Gén 49, 29-32; 50, 15-26; Sal 104, 1-7; Mt 10, 24-33.
“No les tengan miedo… el que se declare por mí ante los hombres, yo también me declararé a su favor ante mi Padre de los cielos”.
Cuando el sol sea ya un anciano y deje de brillar, tú aún vivirás –así lo esperamos– en la hermosura de Dios. Cien siglos o mil millones de siglos no son nada para los resucitados con Cristo. Entonces, como hoy, lo importante es vivir con él, confesarlo púbicamente con la vida y la palabra. Somos amados por él, no sólo por su misericordia, sino también como personas en que se goza, más que el mejor artista en su obra o el mejor padre en el hijo del que se siente orgulloso y complacido. Eso es algo de lo que nos dice Jesús en este evangelio: que si hoy lo vivimos y confesamos, él se declarará en nuestro favor ante el Padre celestial.
En contra nuestra –como un mastín voraz– está nuestro miedo. Miedo al qué dirán los demás, miedo a la conversión que nos desinstala, miedo a dejar nuestras míseras murallas, esas que construimos creyendo que nos protegen. O miedo a asumir nuestra historia colectiva en sus aspectos dolorosos. ¿Vamos a mezclarnos nosotros –los buenos, los inteligentes, los progres– entre esa masa de anticuados y pecadores?
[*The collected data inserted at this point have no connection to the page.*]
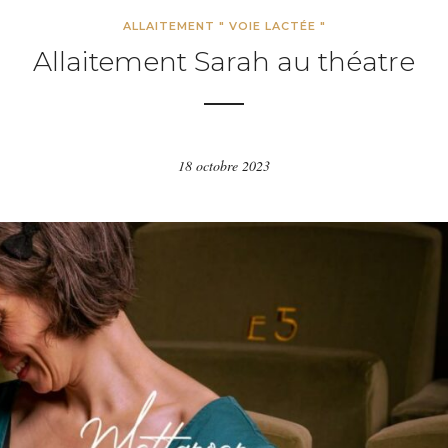
ALLAITEMENT " VOIE LACTÉE "
Allaitement Sarah au théatre
18 octobre 2023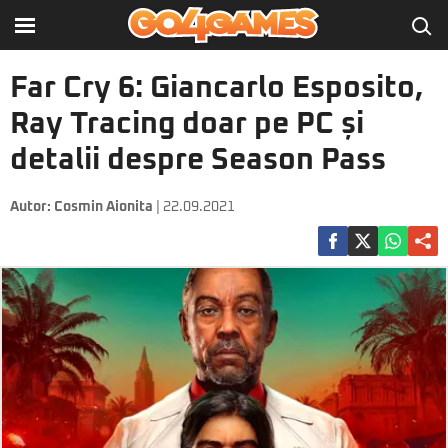
Far Cry 6: Giancarlo Esposito,
Ray Tracing doar pe PC și
detalii despre Season Pass
Autor:
Cosmin Aionita
| 22.09.2021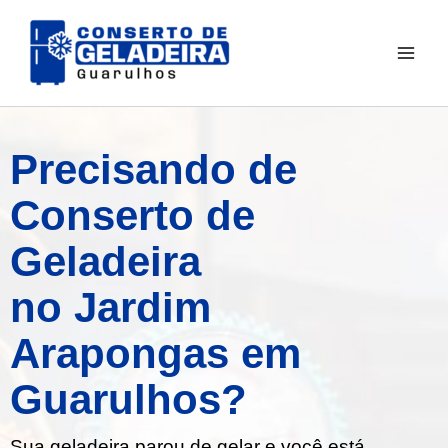
Ir
para
o
conteúdo
Precisando de
Conserto de
Geladeira
no Jardim
Arapongas em
Guarulhos?
Sua geladeira parou de gelar e você está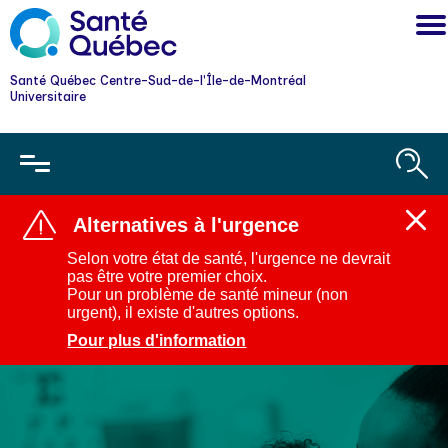
Santé Québec Centre-Sud-de-l'Île-de-Montréal
Universitaire
Alternatives à l'urgence
Ferm
l'aler
Selon votre état de santé, l'urgence ne devrait
:
pas être votre premier choix.
Alter
Pour un problème de santé mineur (non
à
urgent), il existe d'autres options.
l'urg
Pour plus d'information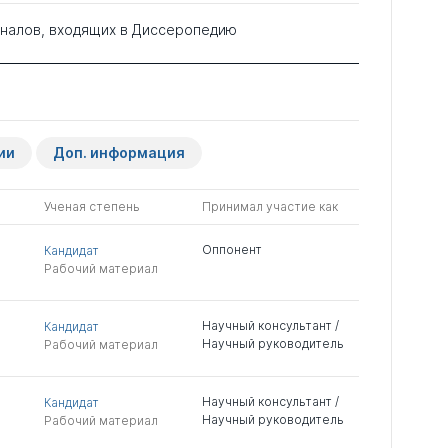
рналов, входящих в Диссеропедию
ии
Доп. информация
Ученая степень
Принимал участие как
Оппонент
Кандидат
Рабочий материал
Научный консультант /
Кандидат
Научный руководитель
Рабочий материал
Научный консультант /
Кандидат
Научный руководитель
Рабочий материал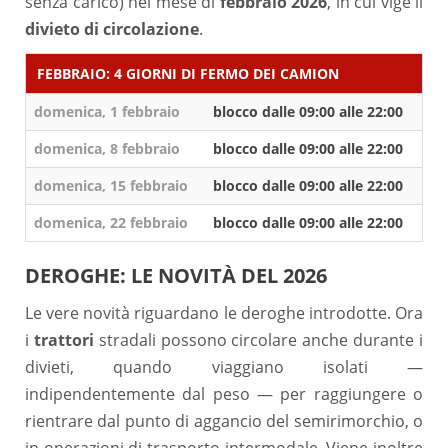
senza carico) nel mese di
febbraio 2026
, in cui vige il
divieto di circolazione
.
FEBBRAIO: 4 GIORNI DI FERMO DEI CAMION
domenica, 1 febbraio
blocco dalle 09:00 alle 22:00
domenica, 8 febbraio
blocco dalle 09:00 alle 22:00
domenica, 15 febbraio
blocco dalle 09:00 alle 22:00
domenica, 22 febbraio
blocco dalle 09:00 alle 22:00
DEROGHE: LE NOVITÀ DEL 2026
Le vere novità riguardano le deroghe introdotte. Ora
i
trattori
stradali possono circolare anche durante i
divieti, quando viaggiano isolati —
indipendentemente dal peso — per raggiungere o
rientrare dal punto di aggancio del semirimorchio, o
in operazioni di trasporto intermodale. Viene inoltre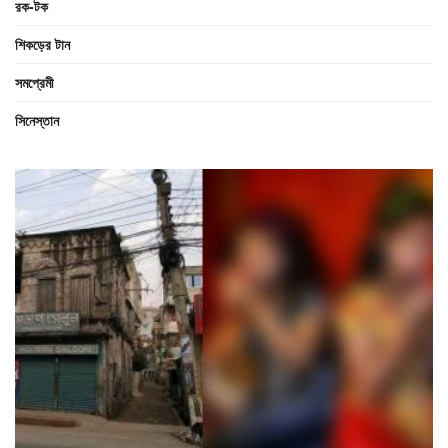
রক-টক
শিকড়ের টান
সমপ্রেমী
সিনেস্তান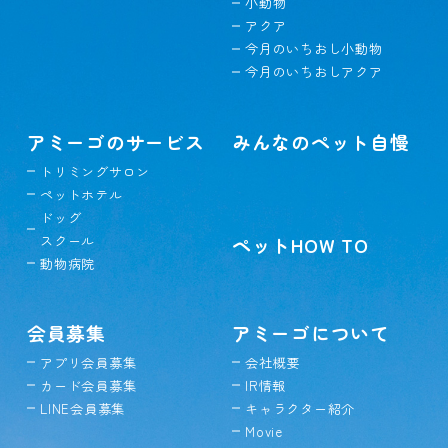
小動物
アクア
今月のいちおし小動物
今月のいちおしアクア
アミーゴのサービス
みんなのペット自慢
トリミングサロン
ペットホテル
ドッグ
スクール
ペットHOW TO
動物病院
会員募集
アミーゴについて
アプリ会員募集
会社概要
カード会員募集
IR情報
LINE会員募集
キャラクター紹介
Movie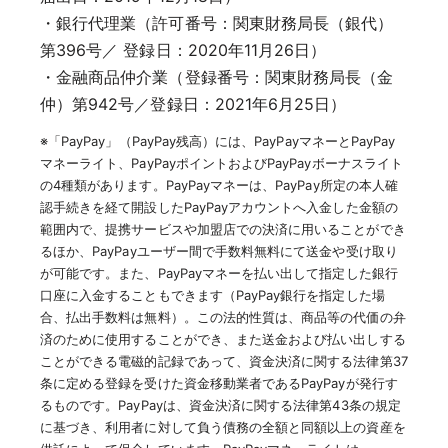
・銀行代理業（許可番号：関東財務局長（銀代）
第396号／ 登録日：2020年11月26日）
・金融商品仲介業（登録番号：関東財務局長（金
仲）第942号／登録日：2021年6月25日）
※「PayPay」（PayPay残高）には、PayPayマネーとPayPay
マネーライト、PayPayポイントおよびPayPayボーナスライト
の4種類があります。PayPayマネーは、PayPay所定の本人確
認手続きを経て開設したPayPayアカウントへ入金した金額の
範囲内で、提携サービスや加盟店での決済に用いることができ
るほか、PayPayユーザー間で手数料無料にて送金や受け取り
が可能です。また、PayPayマネーを払い出して指定した銀行
口座に入金することもできます（PayPay銀行を指定した場
合、払出手数料は無料）。この法的性質は、商品等の代価の弁
済のために使用することができ、また送金および払い出しする
ことができる電磁的記録であって、資金決済に関する法律第37
条に定める登録を受けた資金移動業者であるPayPayが発行す
るものです。PayPayは、資金決済に関する法律第43条の規定
に基づき、利用者に対して負う債務の全額と同額以上の資産を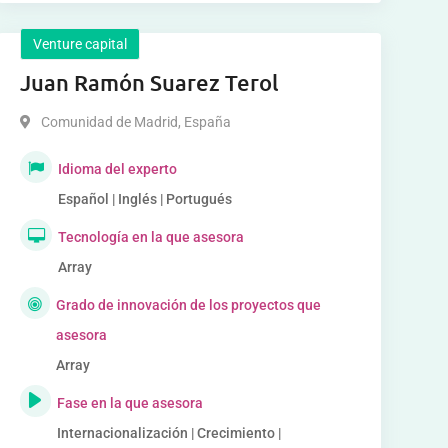
Venture capital
Juan Ramón Suarez Terol
Comunidad de Madrid
,
España
Idioma del experto
Español | Inglés | Portugués
Tecnología en la que asesora
Array
Grado de innovación de los proyectos que
asesora
Array
Fase en la que asesora
Internacionalización | Crecimiento |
Ah, Señor Jesús, nunca dejes de protegernos contra el miedo, el orgullo y la comodidad. Quiero vivirte y confesarte; es mi mejor dicha, y como una cucharadita del gozo de que tú puedas decirme un día: “Bien, siervo bueno y fiel, entra en el gozo de tu Señor”. Y todo es y será gracia tuya.
Fuente: «Evangelio y Vida», comentarios a los evangelios. México.